Americans list being lazy and not having enough time as excuses as their main reasons for failing to stick to a regime of physical fitness. Others say they can't stay motivated and exercise routines are not fun.
"If it's fun you're not doing it right," Shaw said. "Exercise doesn't do you any good if it doesn't tire you out, if it doesn't raise your heart rate," he said.
Shaw, who is the CEO of his own company, Ogie Shaw Fitness, has a prestigious list of clients, including Oregon's National Guard troops, the Portland Trail Blazers basketball team and the Seattle Seahawks football team. He has worked with NASA's astronaut physical fitness training program and is an athlete in his own right.
"You all know what you should be doing to stay fit," he said. "But how many of you exercise a minimum of 45 minutes a day, three times a week?" he asked, nodding his head when only a few hands were raised in response.
"But all of you have gone on diets at one time or another," he noted. "Quit that," he advised.
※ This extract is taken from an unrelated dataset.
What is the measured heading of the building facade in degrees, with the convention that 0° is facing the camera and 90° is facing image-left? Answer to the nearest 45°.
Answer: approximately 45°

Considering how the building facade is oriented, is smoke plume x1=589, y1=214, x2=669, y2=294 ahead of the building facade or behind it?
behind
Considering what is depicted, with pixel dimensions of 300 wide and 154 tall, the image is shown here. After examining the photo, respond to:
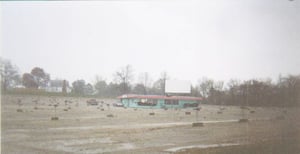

Shaw said since Americans decided that dieting would cure their fitness problems, the obesity rate has gone out of control.
"Dieting doesn't work," he said, saying that cutting back on food just makes a person's brain think the body is being starved.
"Dieting slows your metabolism rate, causing your body to store fat," he explained.
While blasting Americans' obsession with dieting and avoidance of exercise, Shaw did have some suggestions for getting on the right track.
"There is an exercise program which will help you get back into shape," Shaw said.
Developed by the NASA program to help astronauts keep in shape while in a zero gravity state, the gadget is a silver tube with two pulley ropes. Called the Isorobic exerciser, Shaw demonstrated how the exerciser uses tension and resistance to build muscle strength and improve cardiovascular tone in a simple five-minute workout.
He also encouraged the club members to make exercise, any kind of movement, a part of their daily habits, "just like brushing your teeth. Just stick to it."
Shaw recommended the Rotarians read Dr. Roy Vartabedian's book, "Nutripoints," a book Shaw believes offers the "best information about getting proper nutrition."
"Don't diet, just eat right," he advised.